Everything is wrong, and nothing is. This is the truth of the experience–to remember the mistake over and over. I laughed then, giddy with freedom. I’m still trans; that’s all. In that moment a few weeks ago, I felt I had finally accepted it.

What is truth for the transgender person? The truth is we are really and truly trans. We’re weren’t supposed to be different. We are the ones who walk across/between genders. That is one journey our spirits make in this life.

Spiritual questions related to the artifice of the ego or self speak directly to the trans experience. But which self is false? As transsexual people we can get caught between competing false selves. We are haunted by twin ghosts: the cisgender son or daughter we were asked or forced to be, and the cisgender girl or boy we wanted to be instead.

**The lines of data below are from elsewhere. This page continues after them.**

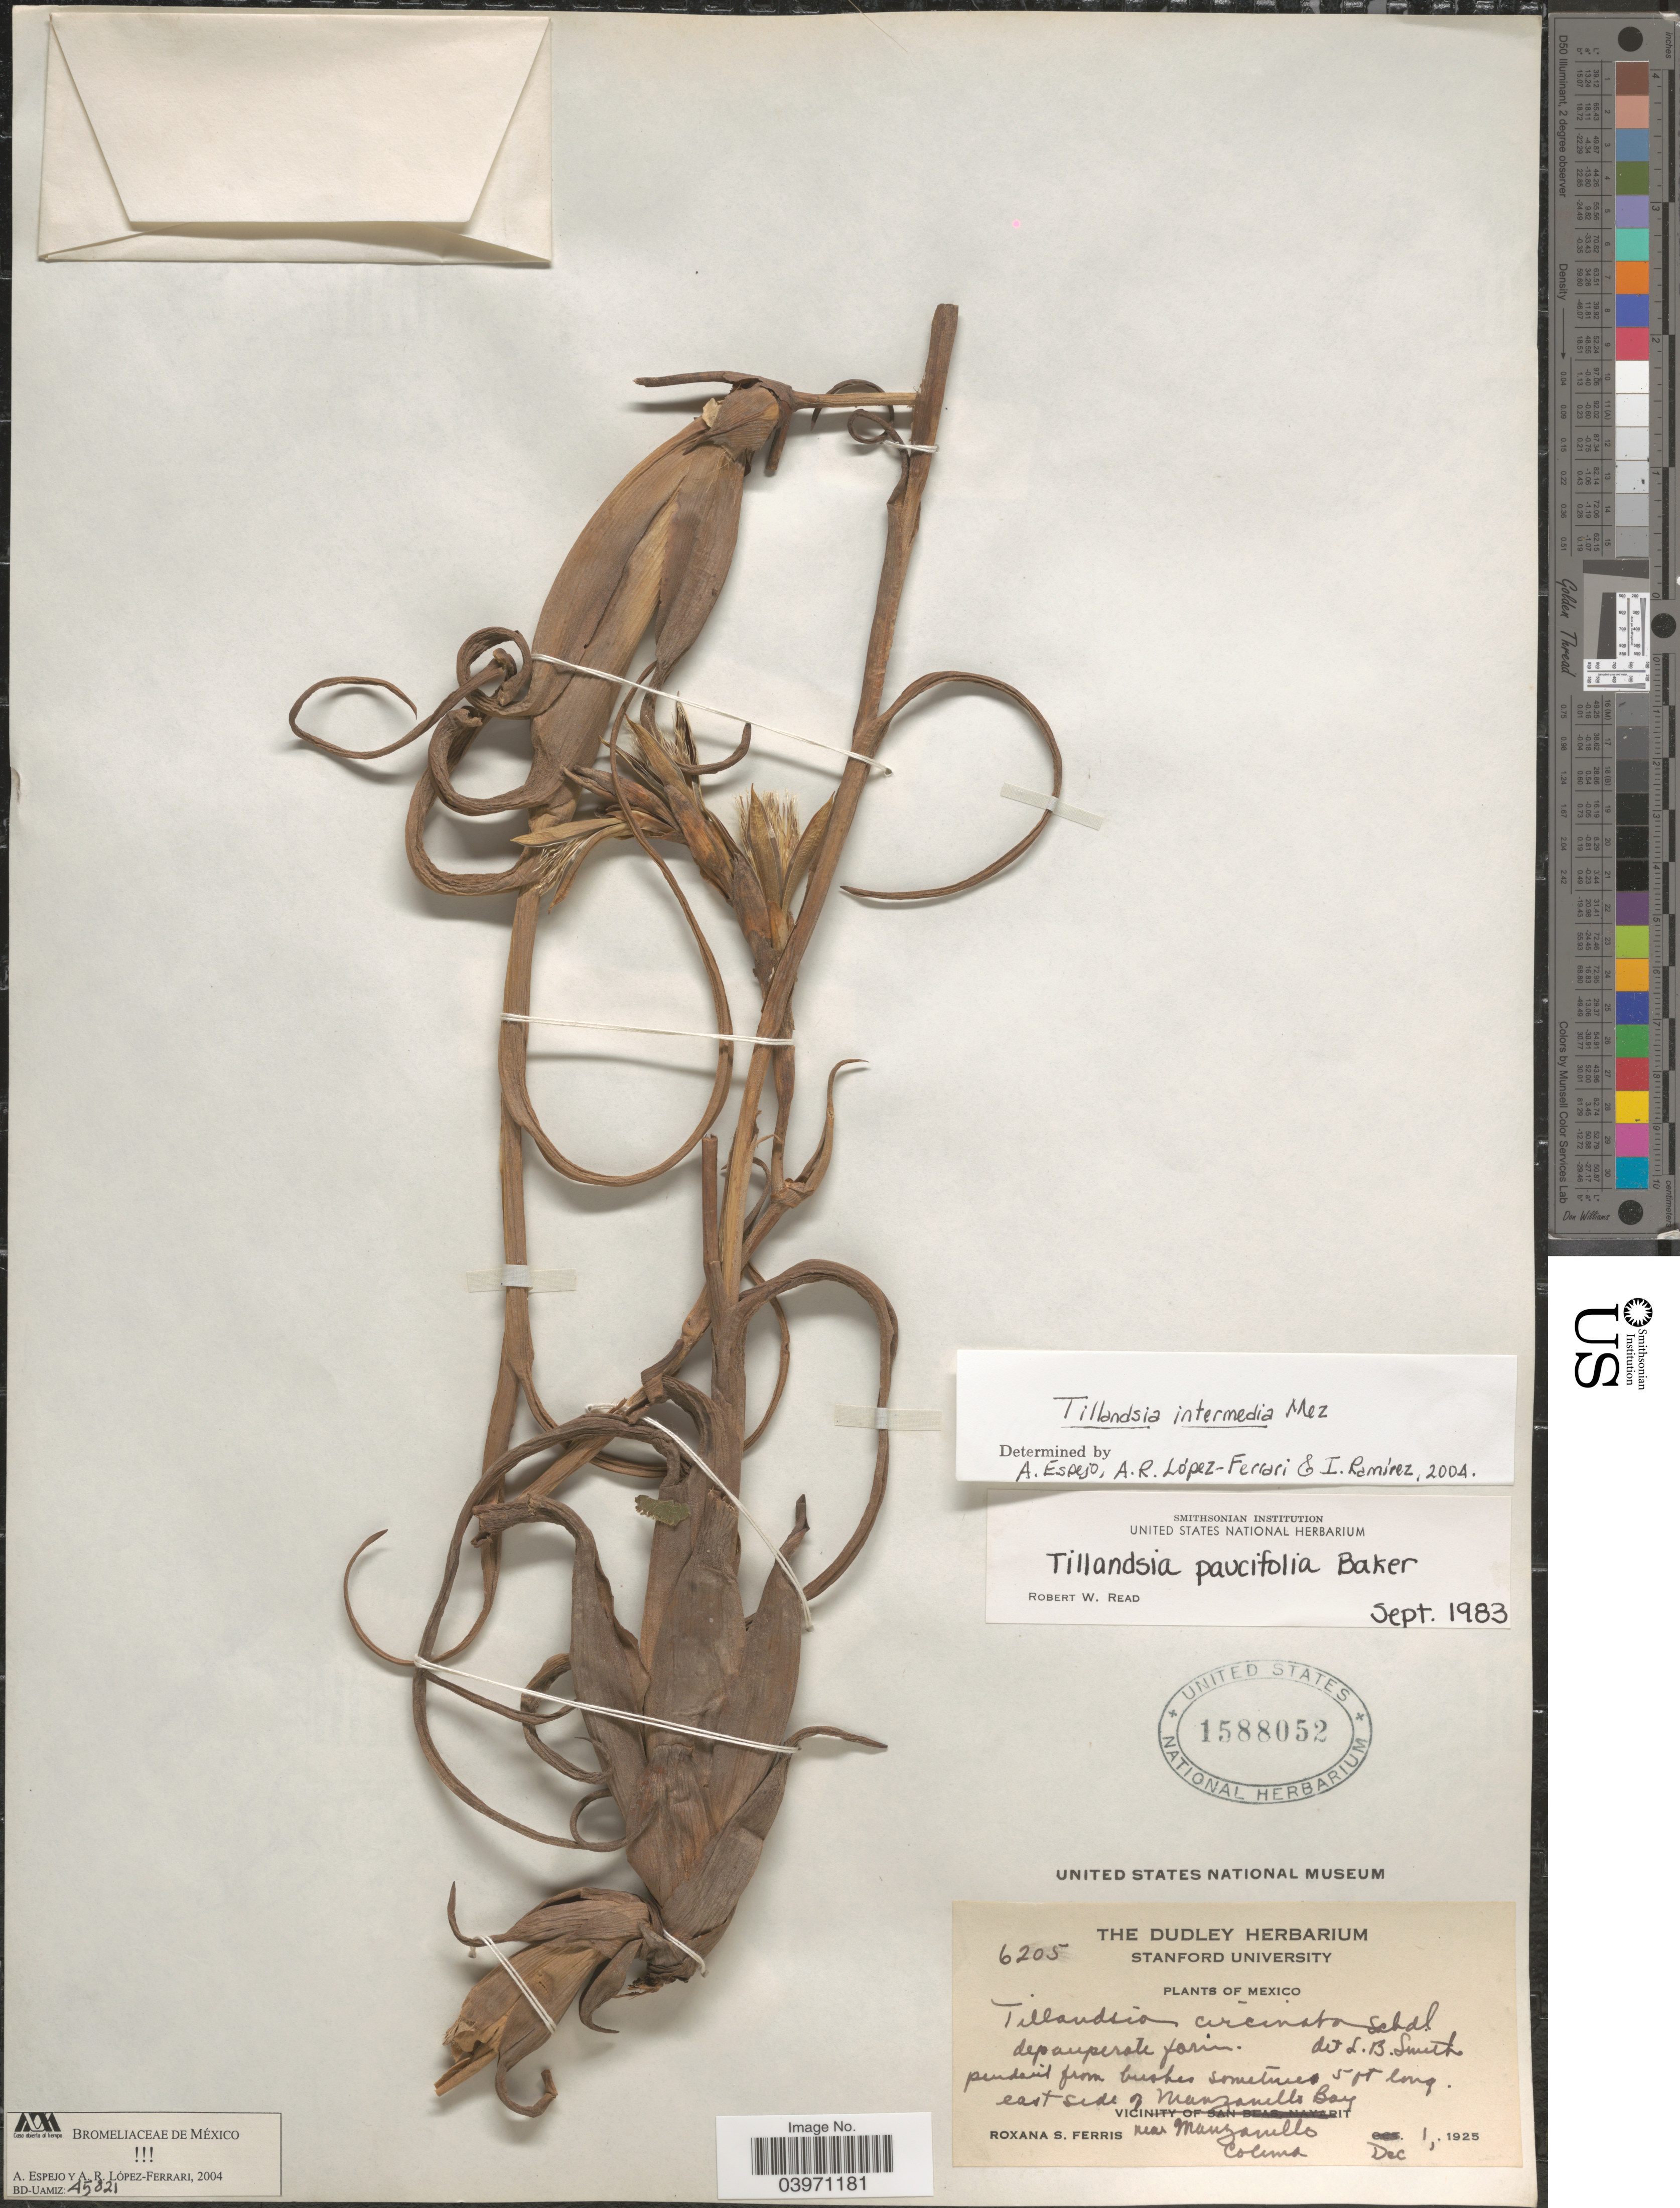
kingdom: Plantae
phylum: Tracheophyta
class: Liliopsida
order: Poales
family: Bromeliaceae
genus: Tillandsia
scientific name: Tillandsia intermedia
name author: Mez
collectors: R. S. Ferris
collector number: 6205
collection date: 1925-12-01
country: Mexico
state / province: Colima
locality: East side of Manzanello Bay. Near Manzanello.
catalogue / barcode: US 1588052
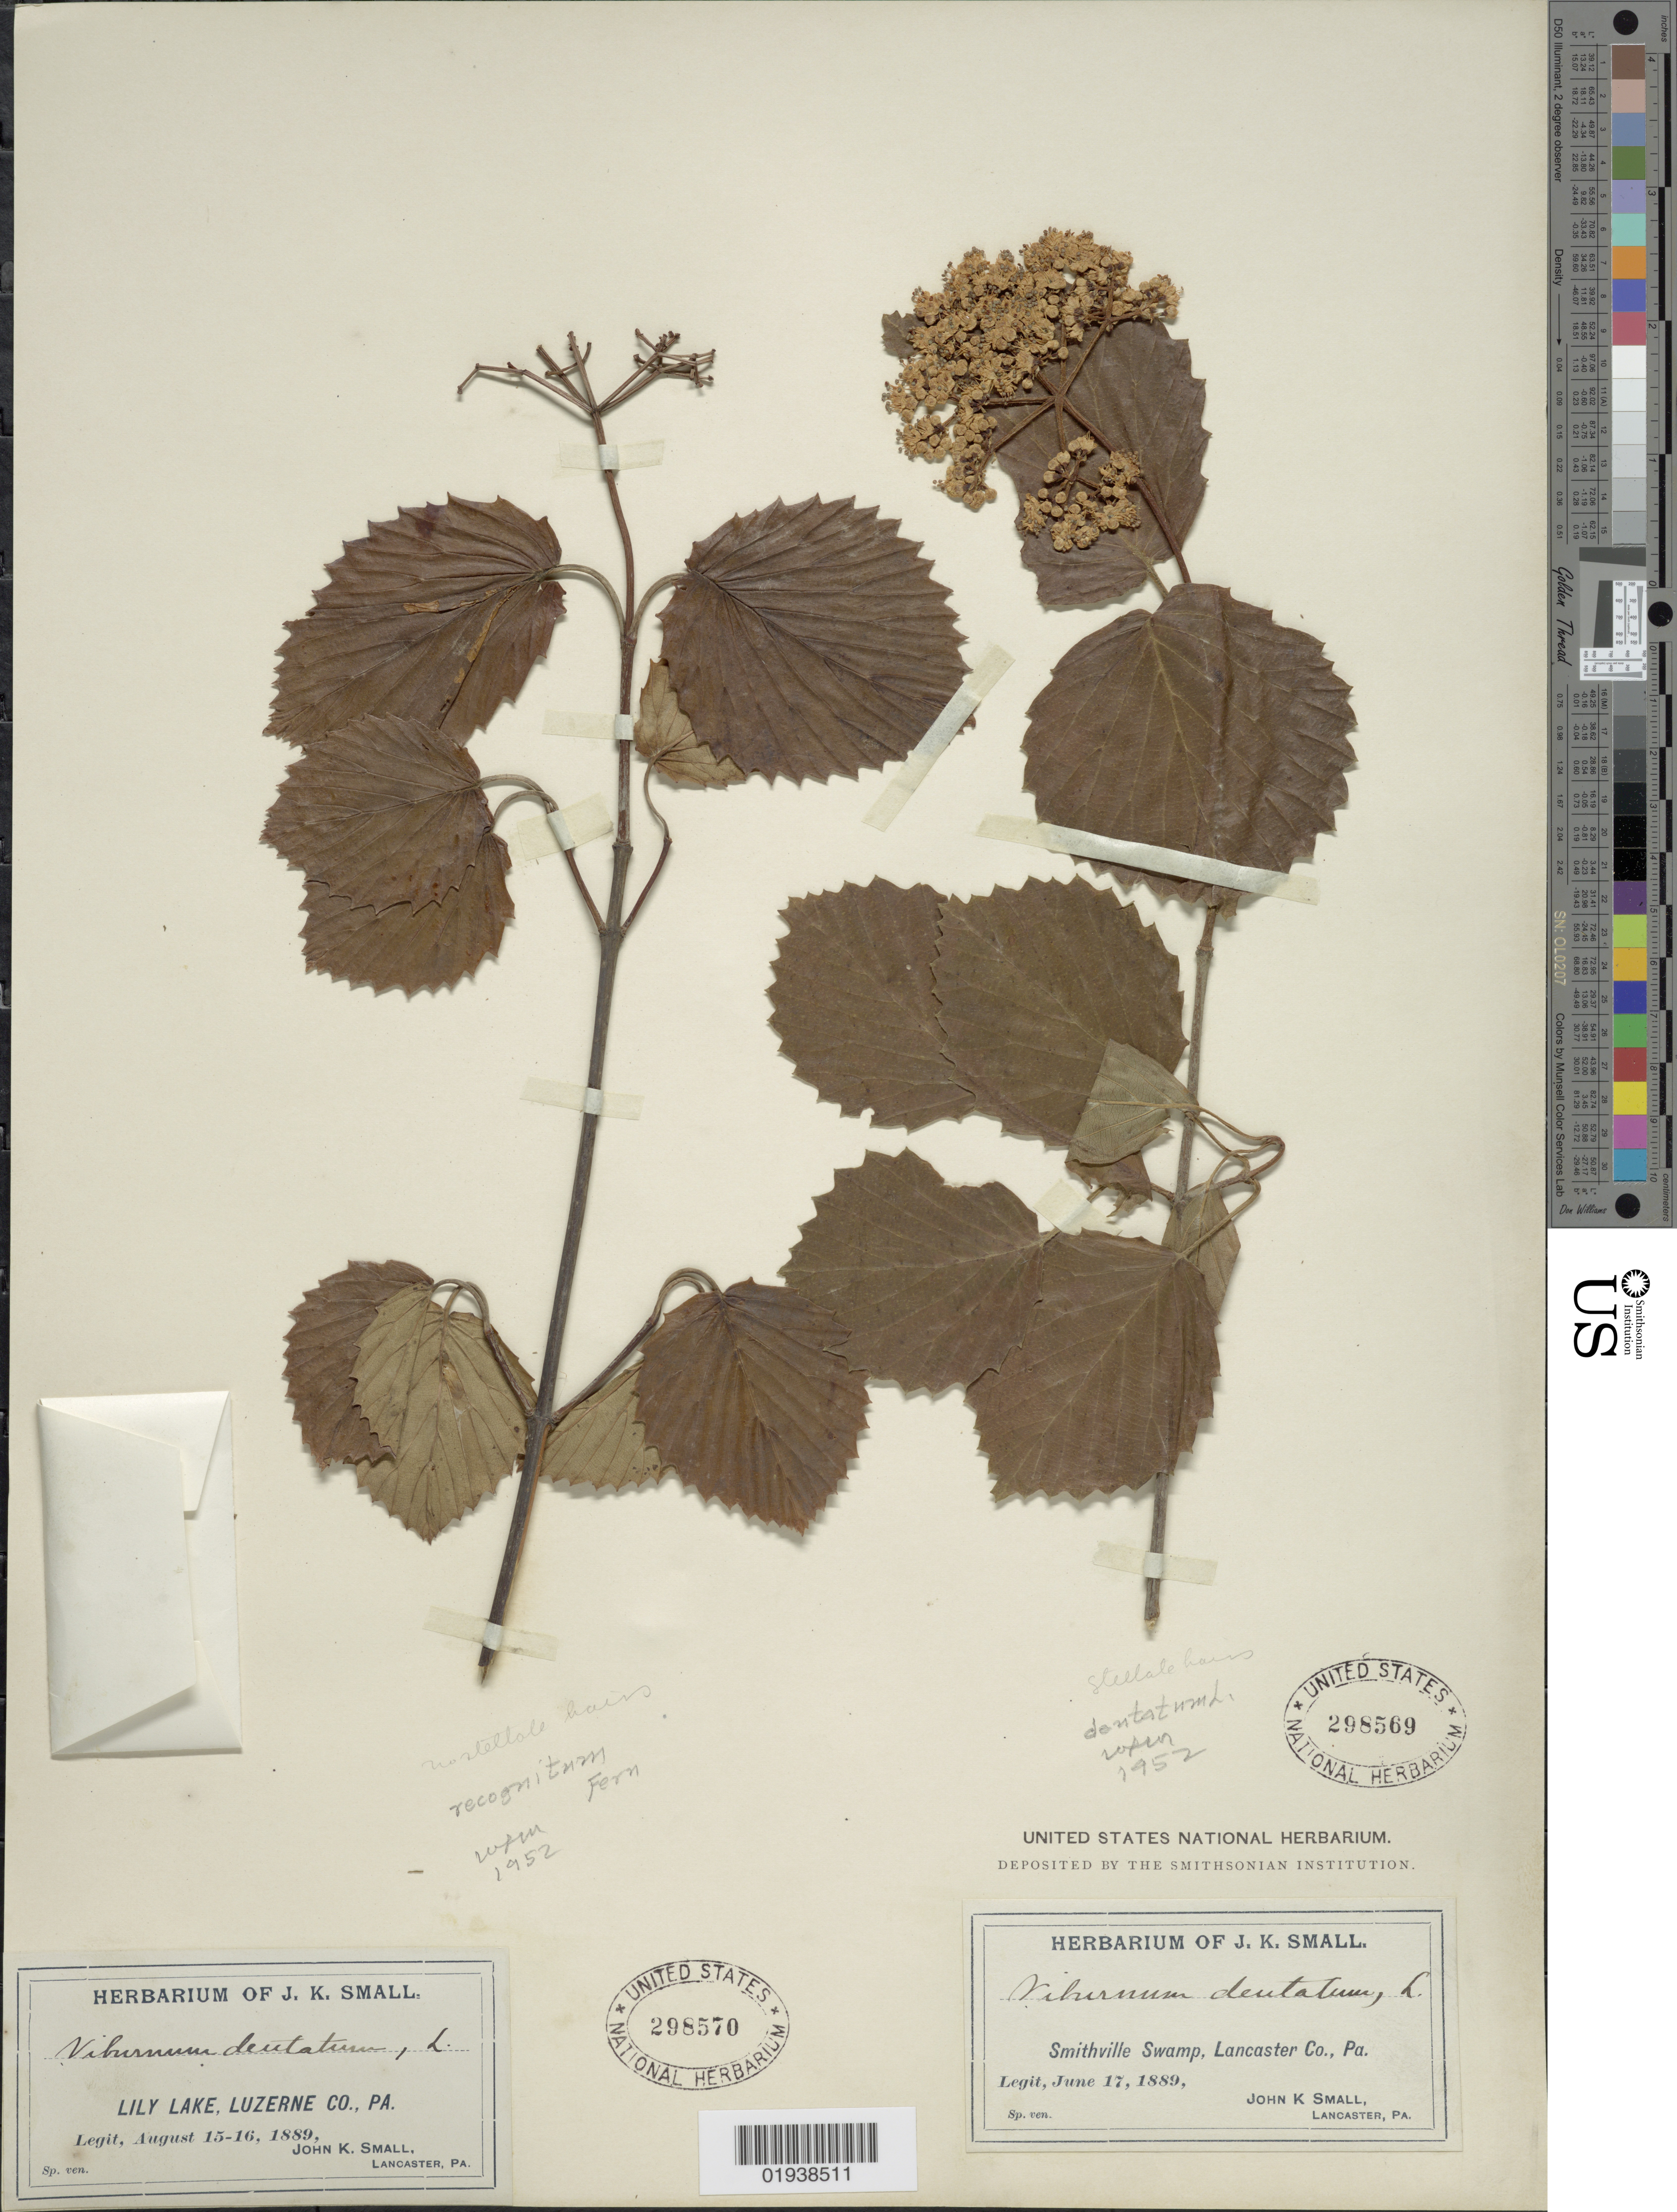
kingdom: Plantae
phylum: Tracheophyta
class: Magnoliopsida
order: Dipsacales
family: Viburnaceae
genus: Viburnum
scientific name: Viburnum dentatum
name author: L.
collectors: J. K. Small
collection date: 1889-06-17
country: United States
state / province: Pennsylvania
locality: Smithville Swamp, Lancaster Co., Pa.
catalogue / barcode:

The truth is that neither is us. We are real, and we really are trans.

I had a strange thought. Make no sense of it; it is a spiritual truth that defies ordinary logic. I thought, God must have really loved me to have made me trans. In that moment, I felt my transness as a beautiful gift from the eternal, an endless kiss, a point of encounter, the memory of wholeness, intimacy itself. It is no better and no worse than any other kiss. It is only the particular kiss that we receive, we few who meet life at this unusual angle. In some strange way, being trans is how I know I exist, since everywhere I go, there I am, trans again.

When I was small, whenever I broke a piece of chalk–a common occurrence that greatly distressed me–my dad would make it whole again. He would take the two pieces, hold them together, get very quiet, and then hand me back a whole piece of chalk. By some sleight of hand, he’d pocketed the shorter piece; I accepted the longer half as the whole thing. A whole piece of chalk.

Of course, it is a whole piece of chalk. Every piece of chalk is a whole piece of chalk. And goddammit, I am a whole piece of chalk too.